Securing Status: Syrian refugees and the documentation of legal status, identity, and family relationships in Jordan


I. Executive Summary

Nearly six years into the Syrian conflict, Syria’s neighbours are grappling with the challenge of accommodating significant numbers of Syrian refugees over the long term. In Jordan, there are more than 656,000 Syrian refugees registered with the United Nations High Commissioner for Refugees (UNHCR), as of September 2016. Close to 80 per cent of these registered refugees live outside refugee camps, in Jordanian cities, towns, and rural areas. In this report, the term “Syrian refugee” is used mainly to describe people of Syrian nationality who have registered with UNHCR, but also encompasses Syrians who have not registered with UNHCR and are seeking international protection in Jordan.

This report describes Syrian refugees’ experiences obtaining government-issued identity cards and birth and marriage certificates outside the camps – documentation that enables refugees to prove their legal status, identity, and family relationships in Jordan.

This report outlines the relevant official processes, the challenges refugees encounter, and the consequences faced by those who lack documentation. Seventy-two Syrian refugee families living in host communities in Amman and the north of Jordan were interviewed for this report in early 2016.

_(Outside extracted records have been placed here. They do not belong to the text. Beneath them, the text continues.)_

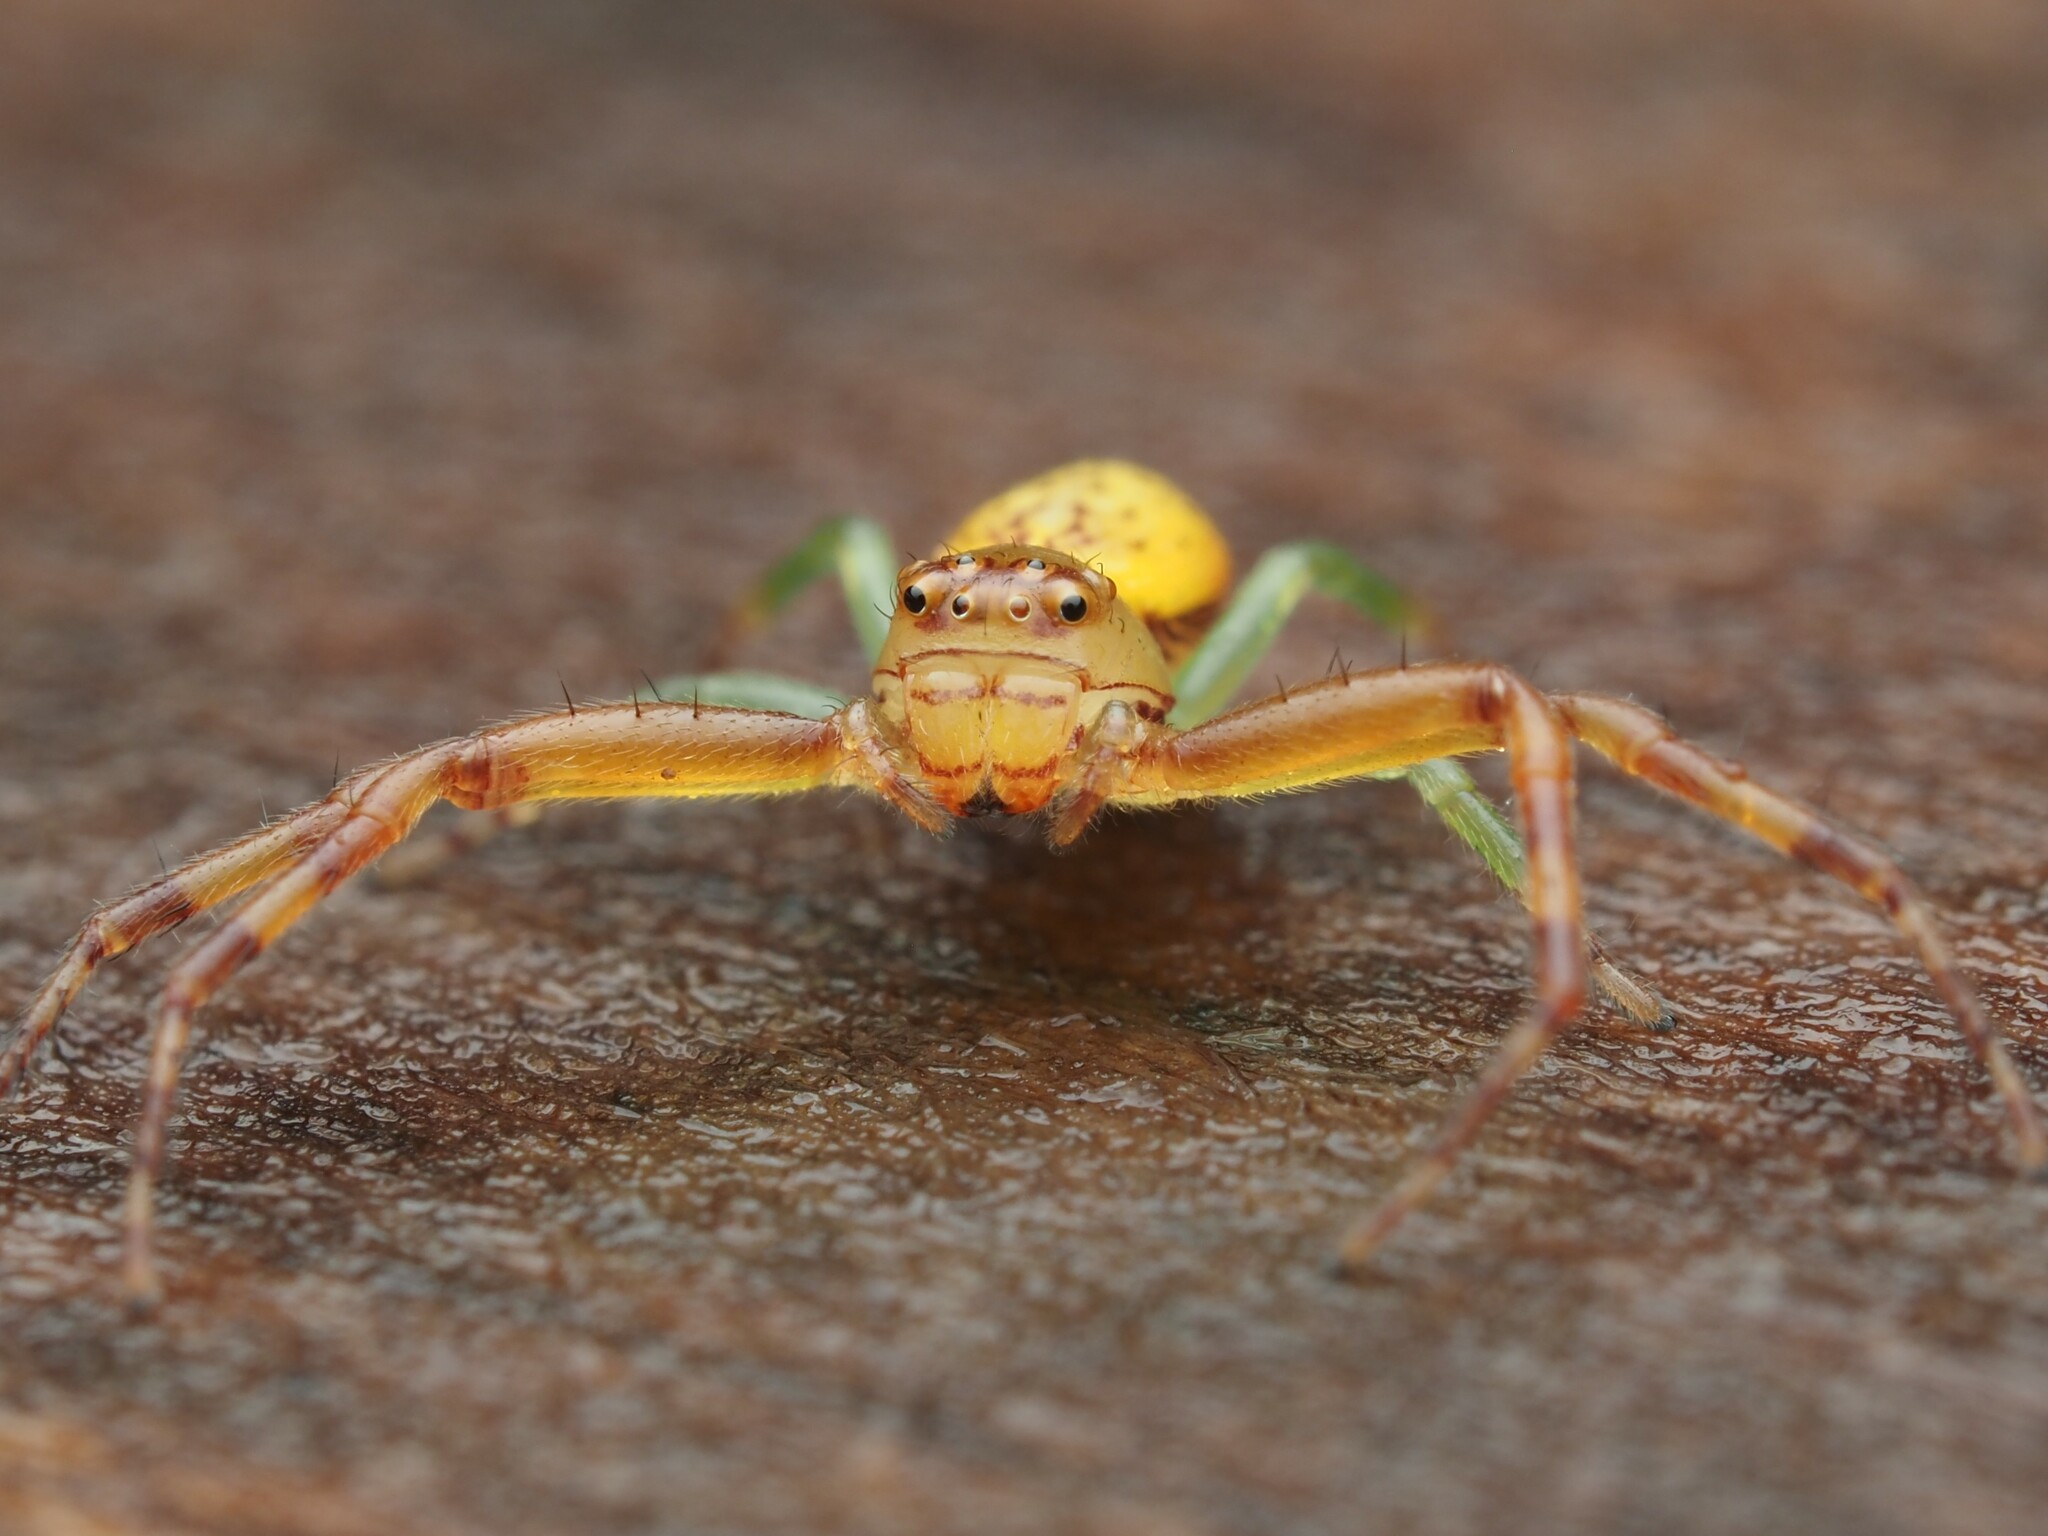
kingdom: Animalia
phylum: Arthropoda
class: Arachnida
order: Araneae
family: Thomisidae
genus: Diaea
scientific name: Diaea ambara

The report focuses on issues surrounding “legal documentation,” a term referring in this context primarily to new Ministry of the Interior Service Cards (“new MoI cards”), but also encompassing asylum seeker certificates (UNHCR-issued documentation), Syrian passports, and Syrian identity cards. The new MoI card is a particularly important piece of legal documentation because possession of a card confirms that its holder is officially entitled to live outside refugee camps. Given the card’s significance, this report focuses on challenges refugees may encounter in the process to obtain a new MoI card. In an effort to help identify solutions, the report also explores reasons why some refugees may not possess new MoI cards.

The largest groups of concern are refugees who are ineligible to receive new MoI cards and refugees who are eligible, but have not yet obtained new MoI cards because they lack the documents necessary to receive a card through the normal issuance process. Every Syrian in Jordan must register with the Government of Jordan, which in early 2015 began a process to re-register all Syrians in the country; as of October 2016, that process, known as the Urban Verification Exercise (“UVE”), is ongoing. Through the UVE, Syrians living in host communities outside the camps receive new MoI cards. (Refugees in camps also receive camp-based new MoI cards – which are valid only while refugees remain living the camps – but in this report “new MoI card” refers exclusively to cards issued outside the camps to refugees living in host communities.)

The new MoI card is a plastic card that contains identifying personal information, such as the holder’s name and date of birth, as well as biometric data. It entitles the holder to move freely throughout Jordan. In the district in which the new MoI card was issued, it also allows the holder to access public services, such as health and education. The UVE has focused on registered refugees, rather than the broader Syrian population living in Jordan, and this report likewise focuses on registered refugees. As of the end of August 2016, out of the 515,000 refugees registered with UNHCR as living outside the camps, nearly 363,000 had obtained new MoI cards and around 152,000 had not.

As discussed below, NRC estimates that at least 17,000 additional refugees living in host communities are ineligible to receive new MoI cards.5 Refugees without new MoI cards live in situations of legal uncertainty, without access to essential services and at risk of arrest, detention, forced relocation to refugee camps, and possible refoulement (forced return to a country where they may be subjected to persecution; refoulement is a violation of international law). Nonetheless, the significant work undertaken by Jordanian authorities during the UVE to issue new MoI cards to more than 360,000 Syrian refugees must be acknowledged. In addition to conferring legal status, facilitating freedom of movement, and providing access to services, the new MoI card helps establish nationality for Syrians born in Jordan, which may support eventual voluntary repatriation or resettlement efforts.

More generally, the availability of a government-issued identity card supports protection activities and service provision to refugees by allowing authorities to identify refugees’ needs, as well as assisting in community acceptance of refugees. Refugees interviewed for this report had a range of experiences with the UVE. Some easily completed the process and welcomed the security and access to services that the card provided. Others encountered challenges in the process of applying for cards and some were unable to obtain them. Some problems, such as long queues at police stations, were largely logistical and temporary.

Other challenges related to documents refugees were required to produce. In some cases, documentation issues were resolvable, but required refugees to take additional steps: for example, refugees whose Syrian identity documents had been retained by Jordanian authorities when they entered the country had to request and retrieve these documents before they could receive a new MoI card.